WHAT IS EXPECTED -> Leave out the pictures and transcribe every entry below exactly.

INPUT RECORDS ->
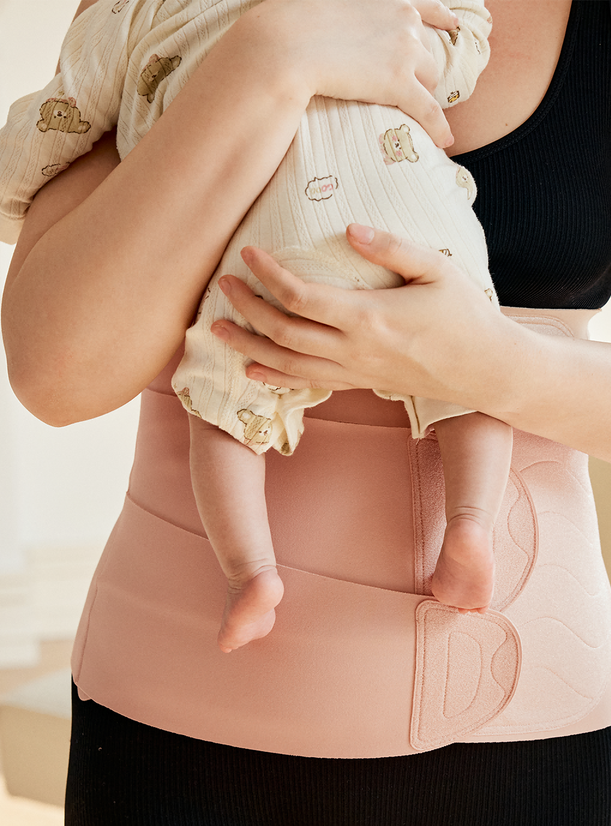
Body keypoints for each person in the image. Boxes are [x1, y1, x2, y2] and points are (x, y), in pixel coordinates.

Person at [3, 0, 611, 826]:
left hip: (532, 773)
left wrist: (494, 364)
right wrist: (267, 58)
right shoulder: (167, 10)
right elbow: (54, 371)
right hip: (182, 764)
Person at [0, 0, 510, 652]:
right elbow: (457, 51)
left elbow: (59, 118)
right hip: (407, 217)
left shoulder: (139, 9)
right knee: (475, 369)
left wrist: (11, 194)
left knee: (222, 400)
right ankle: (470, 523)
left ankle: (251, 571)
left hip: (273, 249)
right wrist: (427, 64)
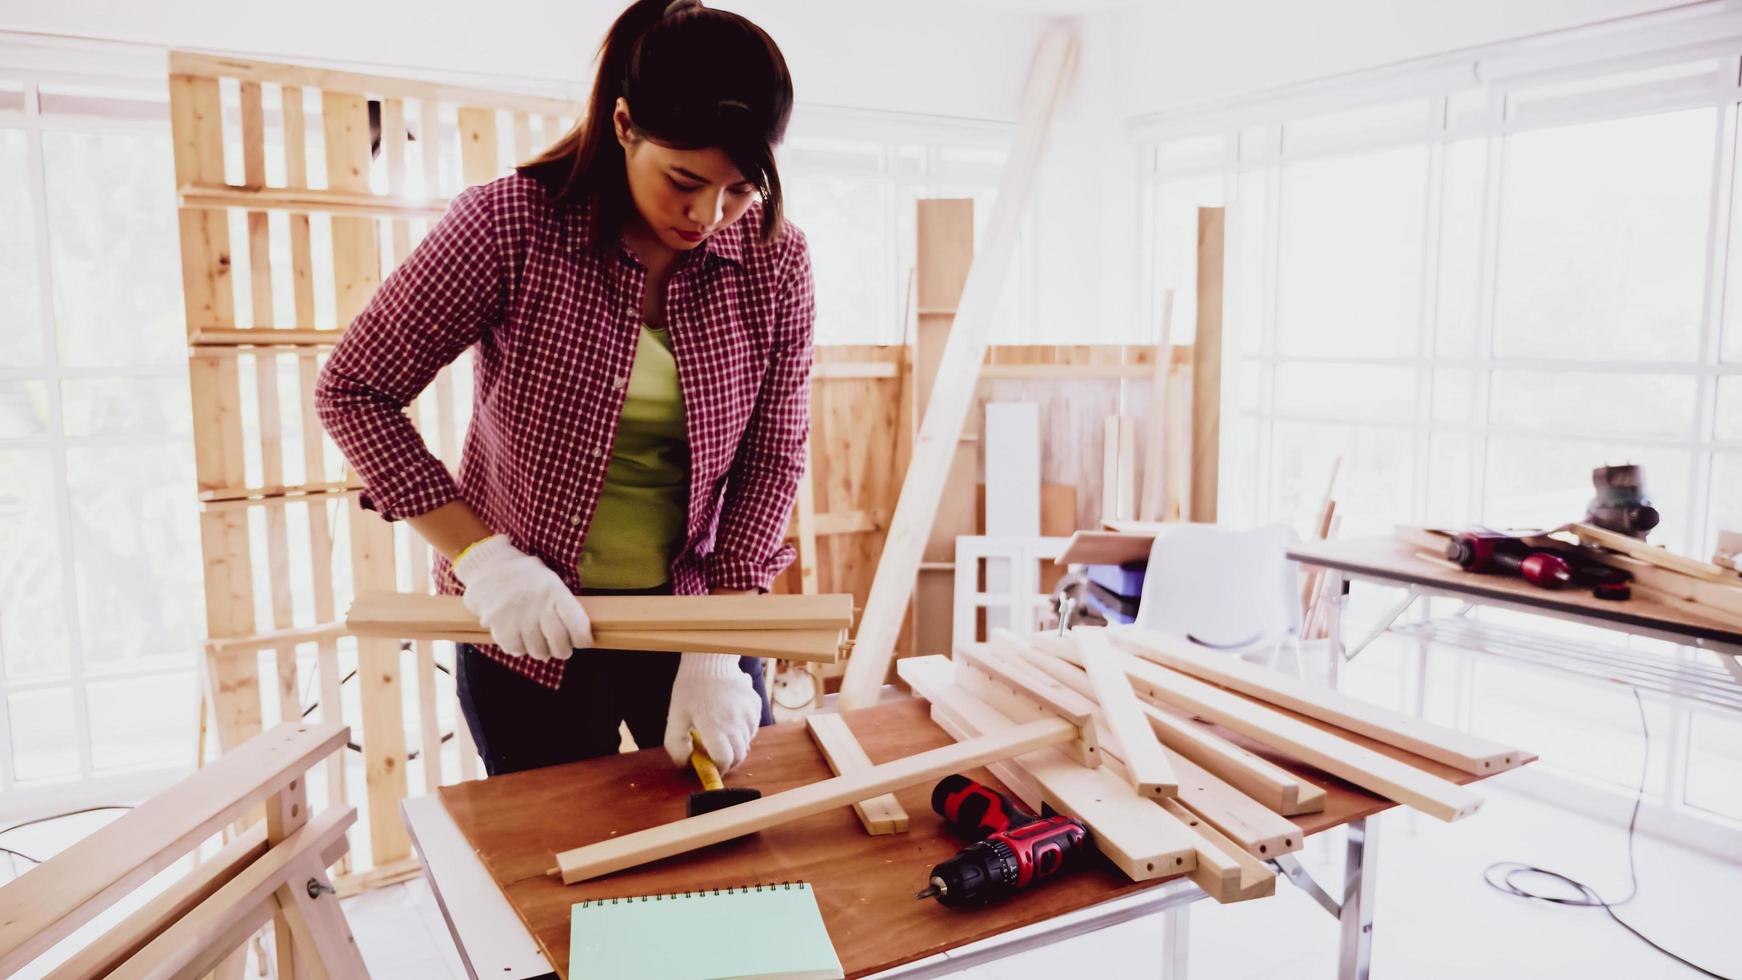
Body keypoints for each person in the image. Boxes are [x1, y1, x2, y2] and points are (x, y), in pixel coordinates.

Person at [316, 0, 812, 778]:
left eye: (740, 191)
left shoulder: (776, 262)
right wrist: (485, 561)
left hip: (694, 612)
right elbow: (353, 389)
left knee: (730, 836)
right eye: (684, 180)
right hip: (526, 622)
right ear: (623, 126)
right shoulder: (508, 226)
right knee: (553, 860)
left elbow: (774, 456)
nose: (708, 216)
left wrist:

SOLUTION TO THE PROBLEM ->
Body keypoints for each person in the image. Boxes are [x1, y1, x2, y2] and points are (x, y), in pixel coordinates.

Person at [3, 0, 611, 826]:
left hip: (532, 773)
left wrist: (494, 364)
right wrist: (267, 58)
right shoulder: (167, 10)
right elbow: (54, 371)
right hip: (182, 764)
Person at [0, 0, 510, 652]:
right elbow: (457, 51)
left elbow: (59, 118)
right hip: (407, 217)
left shoulder: (139, 9)
right knee: (475, 369)
left wrist: (11, 194)
left knee: (222, 400)
right ankle: (470, 523)
left ankle: (251, 571)
left hip: (273, 249)
right wrist: (427, 64)
Body keypoints for each person in the image. Boxes are [x1, y1, x2, y2] and points are (x, y), in pixel coordinates.

Person at [316, 0, 812, 778]:
left eye: (740, 191)
left shoulder: (776, 262)
right wrist: (485, 561)
left hip: (694, 612)
right elbow: (353, 389)
left knee: (730, 836)
right eye: (684, 180)
right hip: (526, 622)
right ear: (623, 126)
right shoulder: (508, 226)
right knee: (553, 860)
left elbow: (774, 456)
nose: (708, 216)
left wrist:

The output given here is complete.